Honda’s Invisible Supercar

If you follow the Top Gear series you know that Jeremy Clarkson doesn’t always give the most flattering of reviews. Over a decade ago he published a book titled “Born to Be Riled” which included some interesting revelations regarding Honda’s supercar, the NSX. The following is the excerpt which I found to be a quite enjoyable read and wanted to share.

“If you want to know whether a car is going to be popular or not, ask Kylie Minogue, who, I feel sure, has more of a clue than me. In 1992, I described the Ford Escort as a dog and it went on to become Britain’s best-selling car. A year later, I reached out into 95 million homes around the planet and said the Toyota Corolla was so dull it should be supplied with a cardigan, and ever since it’s been the world’s best-selling car.

Undaunted, I went out there again and argued vehemently that the Renault A610 was a masterpiece and that it represented truly unmatched value for money. In its first year in Britain, they sold six. But the biggest puzzler to date has been the Honda NSX. In 1994, I showered it with literary rose petals saying that Jesus had come among us once more. They sold 19.

Things were a little better in 1995 when 55 found homes in Britain, but in 1996 a new targa-roofed version came along which could be specified with push-button gear changing. The future looked so good for Japan’s first supercar that I took the corporate shilling and sang its praises in a showroom video. Sales fell to 38. And they’re still falling.

These numbers are seriously small, but the picture becomes even more bleak when you remember that some of these cars must have been registered to Honda themselves as demonstrators. If you could peek inside the computer in Swansea you might come up with something startling – in 1996, not one single person in the whole of Britain actually bought a new Honda NSX.

And I bet Honda simply can’t understand what on earth they’ve done wrong. They gave the world an all-aluminium supercar with one of the most technically advanced engines seen outside a sci-fi movie. They made it reliable and no harder to drive than a pram. They kept the price in BMW land and placed one with Mr Wolf in Pulp Fiction. And they were rewarded by people staying away in droves.

Well, to try and put some zest into what was already a vindaloo, they’ve beefed up the engine, added electric power steering and garnished the finished product with a six-speed gearbox. And now I’m going to ensure it’s a spectacular failure by telling you that it’s one seriously impressive motor car.

I spent a day with it at the Mallory Park race track in Leicestershire, and can safely say that round the fearsome Gerard’s Corner it is a match for even the Ferrari 550.

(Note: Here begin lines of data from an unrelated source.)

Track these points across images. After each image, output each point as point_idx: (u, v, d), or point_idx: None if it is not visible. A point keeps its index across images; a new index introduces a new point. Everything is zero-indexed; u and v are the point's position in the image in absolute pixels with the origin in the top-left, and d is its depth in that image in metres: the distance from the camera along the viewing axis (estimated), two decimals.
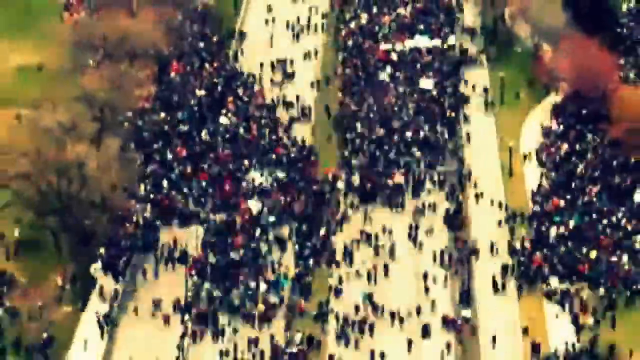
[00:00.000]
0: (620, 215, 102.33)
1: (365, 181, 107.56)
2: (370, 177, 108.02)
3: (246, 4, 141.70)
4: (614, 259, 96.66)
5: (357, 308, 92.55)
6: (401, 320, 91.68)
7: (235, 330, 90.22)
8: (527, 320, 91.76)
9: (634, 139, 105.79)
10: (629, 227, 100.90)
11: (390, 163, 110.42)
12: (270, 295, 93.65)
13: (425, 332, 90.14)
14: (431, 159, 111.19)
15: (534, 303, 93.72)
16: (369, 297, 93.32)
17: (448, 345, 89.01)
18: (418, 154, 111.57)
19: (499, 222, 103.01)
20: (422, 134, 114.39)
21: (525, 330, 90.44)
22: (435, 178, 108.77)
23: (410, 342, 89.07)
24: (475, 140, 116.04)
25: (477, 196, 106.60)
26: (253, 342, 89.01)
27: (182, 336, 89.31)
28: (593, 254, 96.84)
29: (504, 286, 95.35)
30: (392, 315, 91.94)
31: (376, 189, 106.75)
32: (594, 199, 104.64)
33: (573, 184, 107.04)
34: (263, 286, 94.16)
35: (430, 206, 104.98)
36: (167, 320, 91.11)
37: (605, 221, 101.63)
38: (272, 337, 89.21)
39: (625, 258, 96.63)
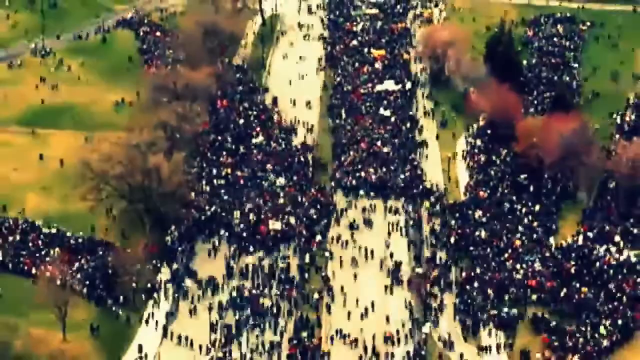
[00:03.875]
0: (521, 204, 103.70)
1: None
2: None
3: (270, 61, 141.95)
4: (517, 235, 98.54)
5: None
6: None
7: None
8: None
9: (531, 153, 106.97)
10: (524, 211, 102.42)
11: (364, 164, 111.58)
12: None
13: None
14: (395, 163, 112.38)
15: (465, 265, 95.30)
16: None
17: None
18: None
19: (441, 209, 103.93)
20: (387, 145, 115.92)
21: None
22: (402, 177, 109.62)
23: None
24: (425, 153, 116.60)
25: (426, 191, 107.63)
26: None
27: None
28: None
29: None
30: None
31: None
32: (505, 192, 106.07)
33: (490, 183, 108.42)
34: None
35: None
36: (212, 278, 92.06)
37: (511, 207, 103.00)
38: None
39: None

This is a truly nasty bend: a long, long 180 degree right-hander that tightens up right at the very end. You need to lift off the power a bit but you can’t, because at the very same point there’s a slight crest which causes the car to go light.

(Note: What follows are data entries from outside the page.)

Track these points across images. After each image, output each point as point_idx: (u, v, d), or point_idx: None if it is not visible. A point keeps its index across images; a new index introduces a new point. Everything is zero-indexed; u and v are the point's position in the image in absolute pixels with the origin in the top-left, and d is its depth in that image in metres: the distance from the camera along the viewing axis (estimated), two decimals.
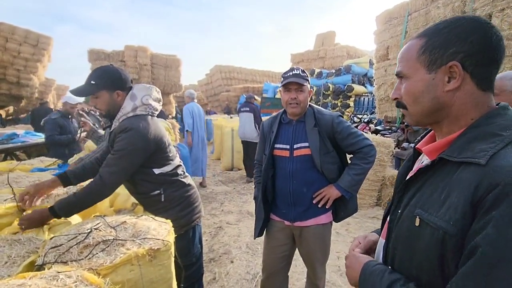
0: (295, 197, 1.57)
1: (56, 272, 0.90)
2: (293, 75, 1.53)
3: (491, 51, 0.59)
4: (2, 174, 2.32)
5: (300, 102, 1.54)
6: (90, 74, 1.47)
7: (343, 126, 1.56)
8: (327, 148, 1.55)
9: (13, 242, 1.21)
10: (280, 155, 1.60)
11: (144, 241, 1.14)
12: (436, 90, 0.63)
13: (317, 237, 1.61)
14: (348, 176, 1.54)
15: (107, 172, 1.36)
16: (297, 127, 1.60)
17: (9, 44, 9.22)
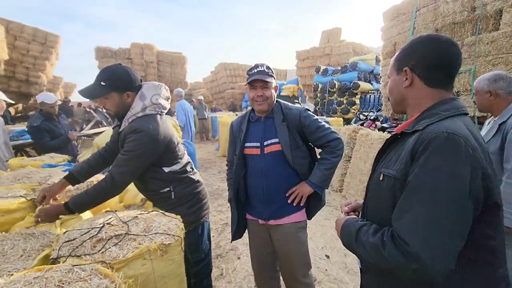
0: (269, 194, 1.55)
1: (71, 266, 0.92)
2: (258, 72, 1.51)
3: (436, 60, 0.84)
4: (14, 169, 2.37)
5: (266, 99, 1.52)
6: (98, 75, 1.44)
7: (311, 119, 1.55)
8: (297, 143, 1.54)
9: (27, 236, 1.24)
10: (251, 154, 1.58)
11: (156, 236, 1.15)
12: (400, 87, 0.91)
13: (292, 236, 1.57)
14: (319, 171, 1.53)
15: (118, 172, 1.38)
16: (266, 123, 1.58)
17: (18, 42, 9.35)
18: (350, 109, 10.54)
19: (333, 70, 11.84)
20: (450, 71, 0.85)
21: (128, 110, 1.46)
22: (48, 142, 3.26)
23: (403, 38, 6.39)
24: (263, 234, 1.66)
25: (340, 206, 3.90)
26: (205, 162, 7.24)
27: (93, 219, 1.30)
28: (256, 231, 1.68)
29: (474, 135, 0.76)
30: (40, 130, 3.25)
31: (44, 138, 3.25)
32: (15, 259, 1.06)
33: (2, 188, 1.76)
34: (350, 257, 2.71)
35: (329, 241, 3.04)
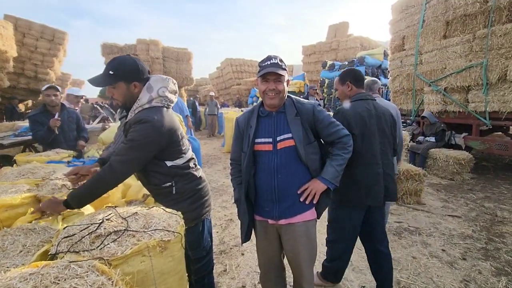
0: (279, 192, 1.49)
1: (68, 262, 0.90)
2: (271, 65, 1.44)
3: (357, 77, 2.02)
4: (20, 165, 2.39)
5: (279, 92, 1.46)
6: (107, 64, 1.46)
7: (324, 114, 1.53)
8: (309, 138, 1.50)
9: (28, 231, 1.23)
10: (262, 150, 1.51)
11: (155, 232, 1.13)
12: (346, 91, 2.02)
13: (303, 235, 1.52)
14: (331, 167, 1.49)
15: (117, 160, 1.35)
16: (278, 118, 1.52)
17: (26, 40, 9.48)
18: None
19: (340, 65, 11.68)
20: (360, 81, 2.00)
21: (135, 101, 1.45)
22: (36, 133, 3.23)
23: (412, 31, 6.24)
24: (271, 235, 1.60)
25: None
26: (211, 158, 7.24)
27: (93, 214, 1.28)
28: (264, 232, 1.62)
29: (369, 109, 1.87)
30: (34, 121, 3.25)
31: (35, 128, 3.23)
32: (14, 254, 1.06)
33: (7, 183, 1.78)
34: (356, 254, 2.66)
35: None
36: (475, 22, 4.89)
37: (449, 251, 2.70)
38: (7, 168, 2.17)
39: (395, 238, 2.96)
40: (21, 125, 5.10)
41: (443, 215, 3.52)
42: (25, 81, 9.94)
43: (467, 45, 4.96)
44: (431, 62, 5.74)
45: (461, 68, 5.06)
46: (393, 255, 2.62)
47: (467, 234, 3.03)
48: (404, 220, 3.38)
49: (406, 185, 3.87)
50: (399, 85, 6.81)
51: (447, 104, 5.57)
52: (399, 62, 6.73)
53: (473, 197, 4.16)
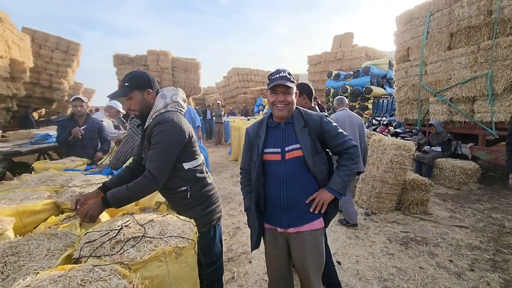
0: (288, 201, 1.53)
1: (92, 266, 0.98)
2: (280, 78, 1.50)
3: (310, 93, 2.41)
4: (38, 172, 2.50)
5: (288, 104, 1.51)
6: (122, 79, 1.64)
7: (332, 125, 1.57)
8: (317, 149, 1.54)
9: (51, 236, 1.31)
10: (271, 160, 1.55)
11: (171, 239, 1.20)
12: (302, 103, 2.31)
13: (312, 244, 1.56)
14: (338, 178, 1.53)
15: (154, 168, 1.48)
16: (286, 129, 1.56)
17: (43, 51, 9.85)
18: (362, 113, 10.42)
19: (345, 74, 11.77)
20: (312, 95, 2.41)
21: (150, 109, 1.61)
22: (59, 136, 3.51)
23: (417, 43, 6.31)
24: (280, 243, 1.63)
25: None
26: (218, 166, 7.32)
27: (111, 221, 1.36)
28: (273, 240, 1.65)
29: None
30: (60, 126, 3.55)
31: (60, 132, 3.52)
32: (40, 258, 1.13)
33: (28, 190, 1.88)
34: (362, 264, 2.68)
35: (341, 247, 3.02)
36: (479, 34, 4.95)
37: (457, 262, 2.69)
38: (27, 175, 2.28)
39: (402, 248, 2.96)
40: (36, 133, 5.27)
41: (450, 226, 3.51)
42: (40, 91, 10.27)
43: (472, 56, 5.01)
44: (436, 72, 5.79)
45: (466, 79, 5.10)
46: (399, 265, 2.64)
47: (475, 245, 3.01)
48: (410, 230, 3.38)
49: (412, 194, 3.88)
50: (404, 95, 6.85)
51: (452, 114, 5.58)
52: (404, 73, 6.79)
53: (480, 208, 4.13)
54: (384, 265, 2.65)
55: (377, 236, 3.24)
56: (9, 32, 7.30)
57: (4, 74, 7.14)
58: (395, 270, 2.57)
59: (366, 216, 3.85)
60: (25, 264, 1.08)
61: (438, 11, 5.75)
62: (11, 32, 7.44)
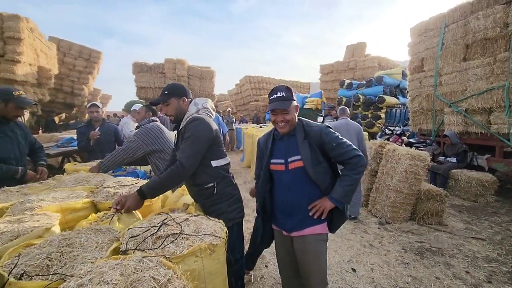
0: (292, 207, 1.65)
1: (141, 257, 1.10)
2: (277, 99, 1.61)
3: None
4: (69, 173, 2.68)
5: (287, 121, 1.62)
6: (163, 89, 1.89)
7: (331, 136, 1.61)
8: (318, 159, 1.60)
9: (96, 231, 1.44)
10: (276, 169, 1.69)
11: (205, 236, 1.31)
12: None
13: (313, 249, 1.63)
14: (340, 187, 1.59)
15: (184, 157, 1.63)
16: (289, 141, 1.67)
17: (67, 58, 10.38)
18: (375, 123, 10.40)
19: (357, 84, 11.80)
20: None
21: (184, 114, 1.84)
22: (80, 143, 3.78)
23: (431, 54, 6.34)
24: (287, 244, 1.76)
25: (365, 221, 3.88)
26: None
27: (150, 219, 1.49)
28: (281, 241, 1.80)
29: None
30: (80, 132, 3.83)
31: (80, 139, 3.79)
32: (92, 249, 1.26)
33: (67, 190, 2.04)
34: (377, 272, 2.72)
35: (355, 255, 3.05)
36: (495, 45, 4.96)
37: (474, 273, 2.69)
38: (61, 176, 2.46)
39: (417, 258, 2.98)
40: (60, 136, 5.55)
41: (466, 237, 3.49)
42: (62, 96, 10.77)
43: (488, 67, 5.01)
44: (451, 83, 5.79)
45: (482, 90, 5.09)
46: (415, 275, 2.66)
47: (492, 257, 3.00)
48: (425, 240, 3.38)
49: (427, 205, 3.88)
50: (418, 105, 6.85)
51: (468, 125, 5.55)
52: (418, 83, 6.80)
53: (498, 220, 4.08)
54: (400, 274, 2.68)
55: (391, 245, 3.26)
56: (38, 41, 7.75)
57: (32, 80, 7.56)
58: (410, 279, 2.59)
59: (380, 225, 3.87)
60: (79, 254, 1.21)
61: (453, 23, 5.79)
62: (40, 41, 7.90)
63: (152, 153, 2.73)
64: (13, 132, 2.48)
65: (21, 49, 7.12)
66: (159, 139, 2.76)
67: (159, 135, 2.77)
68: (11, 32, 7.08)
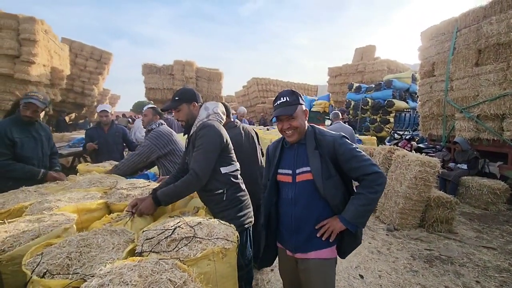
0: (297, 224, 1.48)
1: (158, 259, 1.13)
2: (280, 105, 1.46)
3: None
4: (82, 174, 2.75)
5: (295, 128, 1.46)
6: (174, 94, 1.92)
7: (346, 148, 1.42)
8: (330, 173, 1.42)
9: (112, 232, 1.48)
10: (283, 181, 1.53)
11: (218, 240, 1.34)
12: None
13: (318, 274, 1.45)
14: (353, 207, 1.40)
15: (198, 167, 1.67)
16: (299, 150, 1.51)
17: (78, 59, 10.62)
18: (383, 127, 10.31)
19: (366, 87, 11.72)
20: None
21: (195, 120, 1.86)
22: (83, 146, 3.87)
23: (442, 58, 6.28)
24: (291, 264, 1.61)
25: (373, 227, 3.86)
26: None
27: (163, 222, 1.52)
28: (285, 259, 1.65)
29: None
30: (86, 135, 3.93)
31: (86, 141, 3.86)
32: (109, 250, 1.30)
33: (82, 190, 2.09)
34: (385, 279, 2.70)
35: (363, 261, 3.04)
36: (508, 51, 4.88)
37: (484, 283, 2.65)
38: (74, 176, 2.52)
39: (426, 266, 2.95)
40: (72, 136, 5.66)
41: (477, 246, 3.44)
42: (73, 96, 11.02)
43: (501, 73, 4.93)
44: (462, 89, 5.71)
45: (495, 96, 5.01)
46: (424, 283, 2.64)
47: (503, 267, 2.95)
48: (435, 248, 3.34)
49: (437, 212, 3.83)
50: (428, 110, 6.77)
51: (479, 131, 5.47)
52: (429, 88, 6.73)
53: (510, 230, 4.00)
54: (408, 282, 2.66)
55: (400, 252, 3.24)
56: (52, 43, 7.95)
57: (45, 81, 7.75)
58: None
59: (389, 231, 3.84)
60: (97, 255, 1.25)
61: (465, 28, 5.73)
62: (53, 42, 8.10)
63: (163, 156, 2.78)
64: (38, 133, 2.56)
65: (36, 50, 7.33)
66: (171, 142, 2.81)
67: (170, 138, 2.83)
68: (27, 34, 7.30)
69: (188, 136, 1.90)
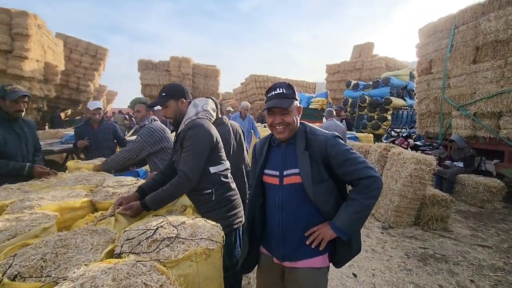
0: (284, 231, 1.35)
1: (135, 261, 1.08)
2: (276, 96, 1.32)
3: None
4: (71, 171, 2.69)
5: (287, 124, 1.32)
6: (160, 90, 1.83)
7: (340, 149, 1.28)
8: (321, 176, 1.29)
9: (92, 232, 1.43)
10: (269, 182, 1.39)
11: (201, 241, 1.29)
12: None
13: (309, 284, 1.33)
14: (345, 213, 1.28)
15: (187, 168, 1.61)
16: (287, 150, 1.37)
17: (73, 55, 10.49)
18: (381, 124, 10.28)
19: (364, 85, 11.69)
20: None
21: (183, 116, 1.78)
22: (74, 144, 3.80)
23: (440, 55, 6.23)
24: (276, 273, 1.46)
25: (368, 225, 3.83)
26: None
27: (147, 221, 1.47)
28: (269, 268, 1.48)
29: None
30: (76, 133, 3.86)
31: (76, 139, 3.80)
32: (86, 251, 1.25)
33: (67, 188, 2.04)
34: (379, 278, 2.67)
35: (357, 259, 3.01)
36: (506, 48, 4.84)
37: (478, 282, 2.63)
38: (63, 174, 2.46)
39: (420, 264, 2.92)
40: (65, 133, 5.59)
41: (472, 244, 3.42)
42: (68, 92, 10.90)
43: (499, 71, 4.89)
44: (459, 86, 5.68)
45: (492, 94, 4.97)
46: (417, 282, 2.61)
47: (498, 266, 2.92)
48: (429, 247, 3.32)
49: (432, 210, 3.81)
50: (425, 107, 6.74)
51: (476, 129, 5.44)
52: (426, 85, 6.69)
53: (505, 228, 3.98)
54: (402, 281, 2.63)
55: (394, 251, 3.21)
56: (45, 38, 7.83)
57: (39, 76, 7.64)
58: (412, 286, 2.54)
59: (383, 229, 3.81)
60: (73, 256, 1.20)
61: (463, 25, 5.67)
62: (47, 37, 7.98)
63: (154, 153, 2.72)
64: (22, 130, 2.50)
65: (29, 45, 7.21)
66: (163, 139, 2.75)
67: (163, 135, 2.77)
68: (19, 28, 7.18)
69: (176, 133, 1.83)
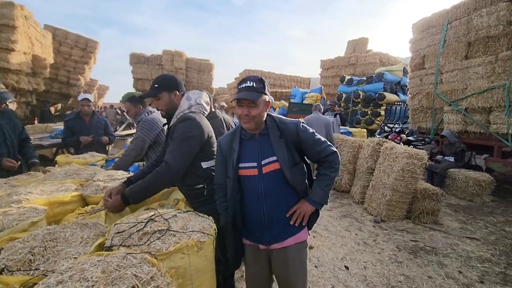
0: (270, 218, 1.46)
1: (125, 254, 1.07)
2: (246, 89, 1.40)
3: None
4: (61, 165, 2.64)
5: (253, 118, 1.40)
6: (153, 81, 1.78)
7: (308, 133, 1.47)
8: (295, 160, 1.45)
9: (82, 225, 1.41)
10: (247, 175, 1.46)
11: (193, 233, 1.28)
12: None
13: (296, 258, 1.49)
14: (319, 188, 1.48)
15: (170, 158, 1.56)
16: (262, 141, 1.47)
17: (62, 48, 10.23)
18: (374, 120, 10.36)
19: (358, 80, 11.73)
20: None
21: (176, 109, 1.73)
22: (65, 139, 3.61)
23: (433, 51, 6.27)
24: (262, 259, 1.57)
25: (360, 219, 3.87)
26: None
27: (138, 214, 1.45)
28: (255, 257, 1.58)
29: None
30: (67, 126, 3.66)
31: (65, 134, 3.63)
32: (76, 244, 1.23)
33: (56, 182, 2.00)
34: (370, 270, 2.71)
35: (349, 252, 3.05)
36: (497, 44, 4.90)
37: (466, 273, 2.69)
38: (54, 168, 2.42)
39: (411, 257, 2.97)
40: (55, 127, 5.48)
41: (461, 237, 3.49)
42: (58, 86, 10.66)
43: (490, 66, 4.96)
44: (451, 81, 5.74)
45: (483, 89, 5.04)
46: (408, 273, 2.65)
47: (486, 258, 2.99)
48: (420, 239, 3.38)
49: (423, 204, 3.87)
50: (418, 103, 6.80)
51: (467, 124, 5.52)
52: (419, 81, 6.75)
53: (493, 221, 4.08)
54: (392, 273, 2.67)
55: (386, 244, 3.26)
56: (33, 30, 7.61)
57: (26, 69, 7.44)
58: (403, 278, 2.59)
59: (375, 223, 3.86)
60: (63, 249, 1.18)
61: (456, 20, 5.71)
62: (34, 29, 7.76)
63: (150, 146, 2.70)
64: None
65: (15, 37, 6.99)
66: (161, 132, 2.72)
67: (159, 128, 2.73)
68: (5, 19, 6.93)
69: (168, 126, 1.79)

Back off and you’ll go backwards into the crash barrier. Keep going and you’ll go forwards into the crash barrier. Be in an NSX and you’ll make it, sweating a bit and promising you’ll go to church next Sunday, but you’ll make it and that’s all that matters. The electric steering is a bit of a gimmick but the grip and the ‘feel’ is awesome. And the grunt is capable of making you best mates with the horizon in ten seconds flat.

You still have a V6 with variable valve timing – whatever the hell that means – but it now displaces 3.2 litres so you get from 0 to 60 in a whisker over five seconds, on your way to a maximum of 170mph.

Not that you’ll ever want to get there. What you’ll want to do is go through the gears endlessly, because from inside the snuggy cabin that engine makes a noise that could curdle mud. After five laps my soul was so stirred you could have served it up as soup. I never thought it was possible to be in love with a noise, but take an NSX up to 8000rpm and you’ll be heading for the registry office. It would be a good partner too, because unlike a Ferrari, it is a perfectly serviceable everyday car. And it is so damn easy to drive. Even my granny could manage it, excepting the fact that she’s dead of course.

My only real worry is the styling. Even Honda would admit in a quiet moment that they copied Ferrari, but that’s like asking a nine-year-old boy to copy the Haywain. It won’t really work, and it especially won’t work if he tries to improve on the original. Honda thought it would be a good idea to give their supercar a boot, so the rear overhang is rather larger than it should be. And they felt it should have headlamp washers, which means the smooth front end is sullied with plastic protuberances, like Claudia Schiffer with blackheads.

Now I’ve always subscribed to the theory that you should judge a book by its cover. I will, for instance, never buy any novel unless it has a fighter plane or a submarine on the front, but I do urge you to ignore the Honda’s skin and study its meat. It is not a match for the Ferrari 355, but then it’s £20,000 less expensive. And if you scour the secondhand columns of this paper you’ll probably be able to find one for £40,000, which, for a machine like this, is car-boot sale money.

I bet you’re going to have a look right now, aren’t you? And you keep looking right up to the moment when you buy a Porsche.”